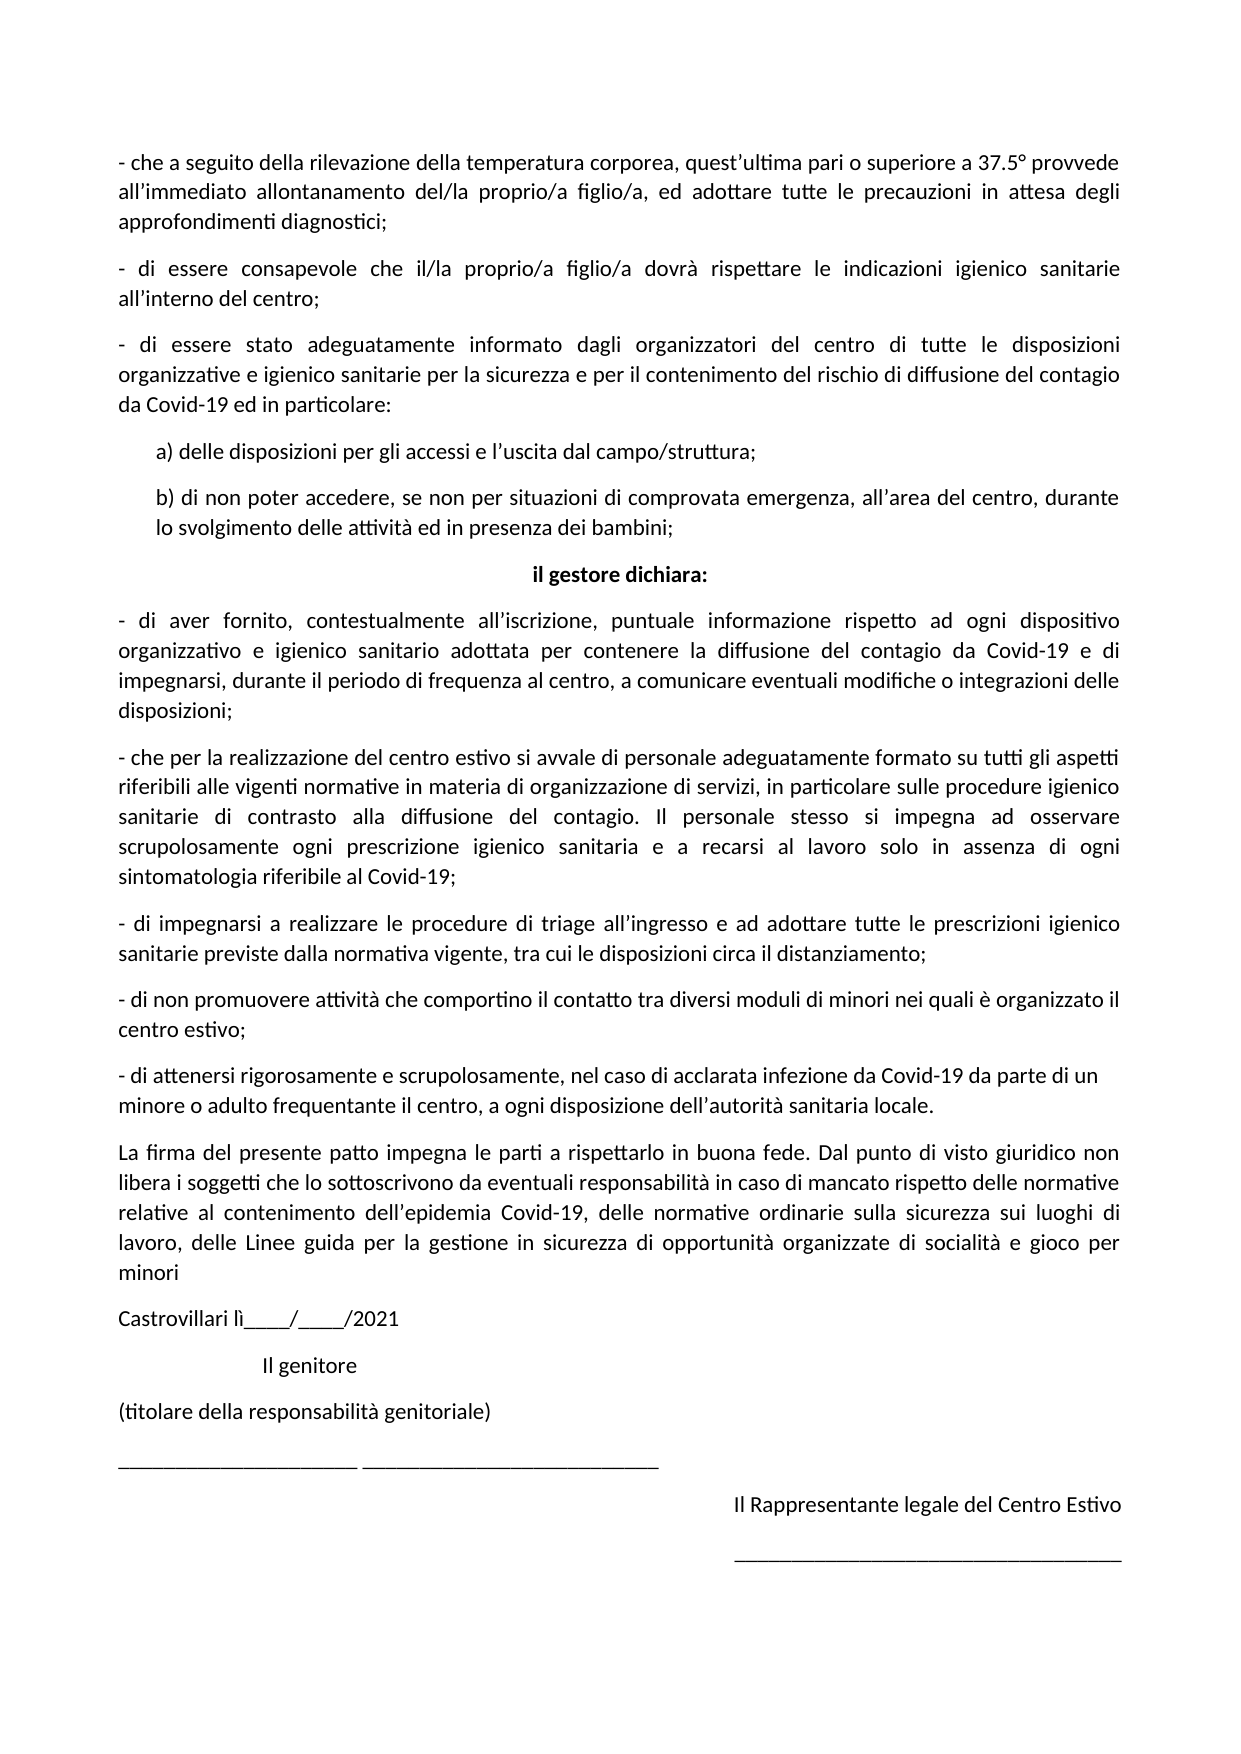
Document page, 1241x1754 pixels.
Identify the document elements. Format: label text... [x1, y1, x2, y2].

text Il genitore [118, 1351, 1122, 1379]
text Il Rappresentante legale del Centro Estivo [118, 1491, 1122, 1518]
text - che a seguito della rilevazione della temperatura corporea, quest’ultima pari o superiore a 37.5° provvede all’immediato allontanamento del/la proprio/a figlio/a, ed adottare tutte le precauzioni in attesa degli approfondimenti diagnostici; [118, 148, 1122, 235]
text b) di non poter accedere, se non per situazioni di comprovata emergenza, all’area del centro, durante lo svolgimento delle attività ed in presenza dei bambini; [156, 483, 1122, 541]
text _____________________ __________________________ [118, 1444, 1122, 1472]
text - di impegnarsi a realizzare le procedure di triage all’ingresso e ad adottare tutte le prescrizioni igienico sanitarie previste dalla normativa vigente, tra cui le disposizioni circa il distanziamento; [118, 909, 1122, 967]
text - di essere consapevole che il/la proprio/a figlio/a dovrà rispettare le indicazioni igienico sanitarie all’interno del centro; [118, 254, 1122, 312]
text il gestore dichiara: [118, 560, 1122, 588]
text - di non promuovere attività che comportino il contatto tra diversi moduli di minori nei quali è organizzato il centro estivo; [118, 985, 1122, 1043]
text (titolare della responsabilità genitoriale) [118, 1397, 1122, 1425]
text - di aver fornito, contestualmente all’iscrizione, puntuale informazione rispetto ad ogni dispositivo organizzativo e igienico sanitario adottata per contenere la diffusione del contagio da Covid-19 e di impegnarsi, durante il periodo di frequenza al centro, a comunicare eventuali modifiche o integrazioni delle disposizioni; [118, 606, 1122, 724]
text __________________________________ [118, 1537, 1122, 1565]
text Castrovillari lì____/____/2021 [118, 1304, 1122, 1332]
text a) delle disposizioni per gli accessi e l’uscita dal campo/struttura; [156, 437, 1122, 465]
text - di essere stato adeguatamente informato dagli organizzatori del centro di tutte le disposizioni organizzative e igienico sanitarie per la sicurezza e per il contenimento del rischio di diffusione del contagio da Covid-19 ed in particolare: [118, 330, 1122, 418]
text - di attenersi rigorosamente e scrupolosamente, nel caso di acclarata infezione da Covid-19 da parte di un minore o adulto frequentante il centro, a ogni disposizione dell’autorità sanitaria locale. [118, 1062, 1122, 1119]
text La firma del presente patto impegna le parti a rispettarlo in buona fede. Dal punto di visto giuridico non libera i soggetti che lo sottoscrivono da eventuali responsabilità in caso di mancato rispetto delle normative relative al contenimento dell’epidemia Covid-19, delle normative ordinarie sulla sicurezza sui luoghi di lavoro, delle Linee guida per la gestione in sicurezza di opportunità organizzate di socialità e gioco per minori [118, 1138, 1122, 1286]
text - che per la realizzazione del centro estivo si avvale di personale adeguatamente formato su tutti gli aspetti riferibili alle vigenti normative in materia di organizzazione di servizi, in particolare sulle procedure igienico sanitarie di contrasto alla diffusione del contagio. Il personale stesso si impegna ad osservare scrupolosamente ogni prescrizione igienico sanitaria e a recarsi al lavoro solo in assenza di ogni sintomatologia riferibile al Covid-19; [118, 743, 1122, 890]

REQUIREMENT.
Reproduce the records from their start through the line containing "Identify the document", including that line, and leave the picture out of your answer.

TASK OUTPUT.
Document page, 1241x1754 pixels.
Identify the document elements. Format: label text... [x1, y1, x2, y2].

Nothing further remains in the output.